Para os advogados, a repetição do discurso, mesmo após a primeira notícia-crime ter repercutido na imprensa, demonstra que não se trata de uma fala isolada. A petição também argumenta que declarações feitas pelo presidente têm peso e alcance diferentes das de outros políticos, o que ampliaria o risco à integridade do senador.

Com a nova manifestação, a defesa de Flávio pede ao STF que os dois episódios sejam investigados em conjunto.

DEPOIMENTO

A Polícia Federal cancelou o depoimento do senador Flávio Bolsonaro (RJ), presidenciável do PL, que estava marcado para essa terça-feira (28), em uma investigação sobre calúnia contra o presidente Lula (PT). O candidato do PL enviou manifestação por escrito ao STF (Supremo Tribunal Federal) com as declarações sobre o caso.

De acordo com o texto, a publicação questionada se insere no debate público e posições políticas. Dessa forma, não seria calúnia a Lula.

A PF então informou ao ministro do STF Alexandre de Moraes, relator do caso, que a defesa de Flávio preferiu apresentar uma declaração por escrito no inquérito. No documento, o senador negou ter cometido crime.

Mais tarde, o ministro retornou o caso à PGR (Procuradoria-Geral da República) para se manifestar sobre a ausência do senador, em até 15 dias.

Moraes lembra ter acolhido o pedido da PGR para a oitiva em 6 de julho, mas que o senador não indicou data e horário para comparecer à PF. Assim, o depoimento foi agendado para o início desta tarde. Antes do horário previsto, no entanto, a defesa do senador apresentou resposta escrita ao Supremo.

"O senador foi devidamente intimado, tendo o mesmo, no entanto, optado por apresentar petição com os argumentos que entende cabíveis para a sua defesa, manifestando sua decisão de não participar da oitiva", comunicou a PF.

Flávio é investigado sob suspeita de ter cometido calúnia contra Lula em uma publicação feita em janeiro em suas redes sociais, após a captura do ditador da Venezuela Nicolás Maduro pelo governo dos Estados Unidos. A Polícia Federal aponta que o senador imputou falsamente a Lula o cometimento de crimes.

"Lula será delatado. É o fim do Foro de São Paulo: tráfico internacional de drogas e armas, lavagem de dinheiro, suporte a terroristas e ditaduras, eleições fraudadas", diz a publicação de Flávio.

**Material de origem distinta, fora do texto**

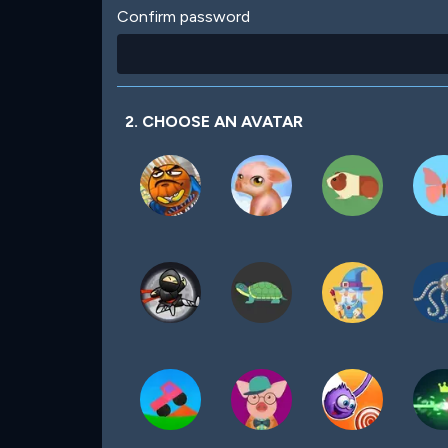
Confirm password
2. CHOOSE AN AVATAR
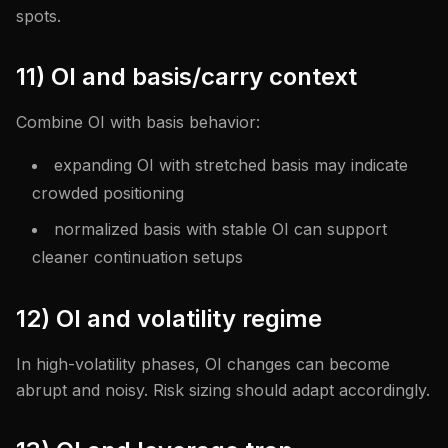
spots.
11) OI and basis/carry context
Combine OI with basis behavior:
expanding OI with stretched basis may indicate
crowded positioning
normalized basis with stable OI can support
cleaner continuation setups
12) OI and volatility regime
In high-volatility phases, OI changes can become
abrupt and noisy. Risk sizing should adapt accordingly.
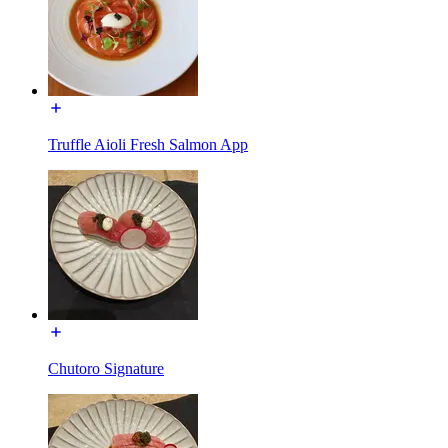
Truffle Aioli Fresh Salmon App
Chutoro Signature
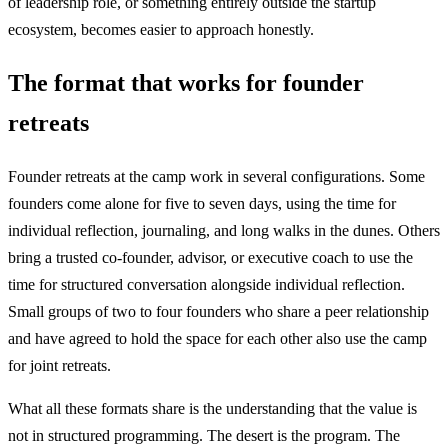
of leadership role, or something entirely outside the startup
ecosystem, becomes easier to approach honestly.
The format that works for founder
retreats
Founder retreats at the camp work in several configurations. Some
founders come alone for five to seven days, using the time for
individual reflection, journaling, and long walks in the dunes. Others
bring a trusted co-founder, advisor, or executive coach to use the
time for structured conversation alongside individual reflection.
Small groups of two to four founders who share a peer relationship
and have agreed to hold the space for each other also use the camp
for joint retreats.
What all these formats share is the understanding that the value is
not in structured programming. The desert is the program. The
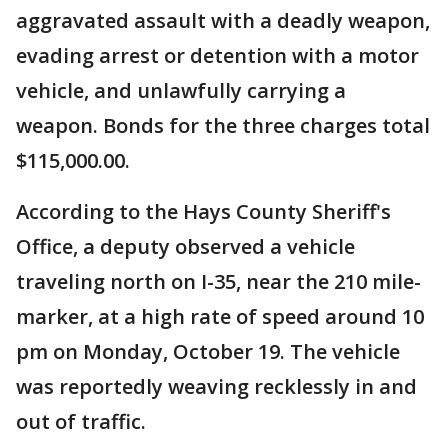
aggravated assault with a deadly weapon,
evading arrest or detention with a motor
vehicle, and unlawfully carrying a
weapon. Bonds for the three charges total
$115,000.00.
According to the Hays County Sheriff's
Office, a deputy observed a vehicle
traveling north on I-35, near the 210 mile-
marker, at a high rate of speed around 10
pm on Monday, October 19. The vehicle
was reportedly weaving recklessly in and
out of traffic.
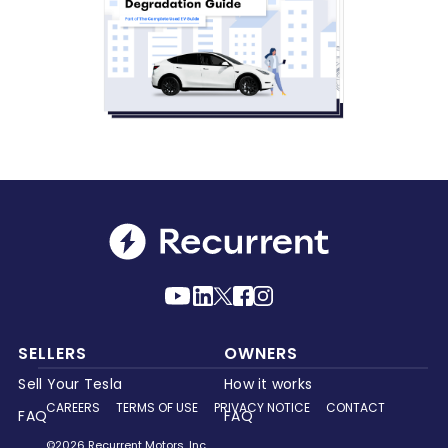
SELLERS
OWNERS
Sell Your Tesla
How it works
CAREERS
TERMS OF USE
PRIVACY NOTICE
CONTACT
FAQ
FAQ
©2026 Recurrent Motors, Inc.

No mês passado, a PF enviou a Moraes a conclusão de que Flávio caluniou o presidente Lula ao associá-lo ao crime de tráfico de drogas.

"Fica claro, portanto, que o senador Flávio Bolsonaro, através de sua postagem, imputou falsamente ao presidente Lula o cometimento dos crimes de tráfico internacional de drogas, tráfico internacional de arma e lavagem de dinheiro, crimes estes expressamente tipificados em nosso ordenamento jurídico", diz a polícia.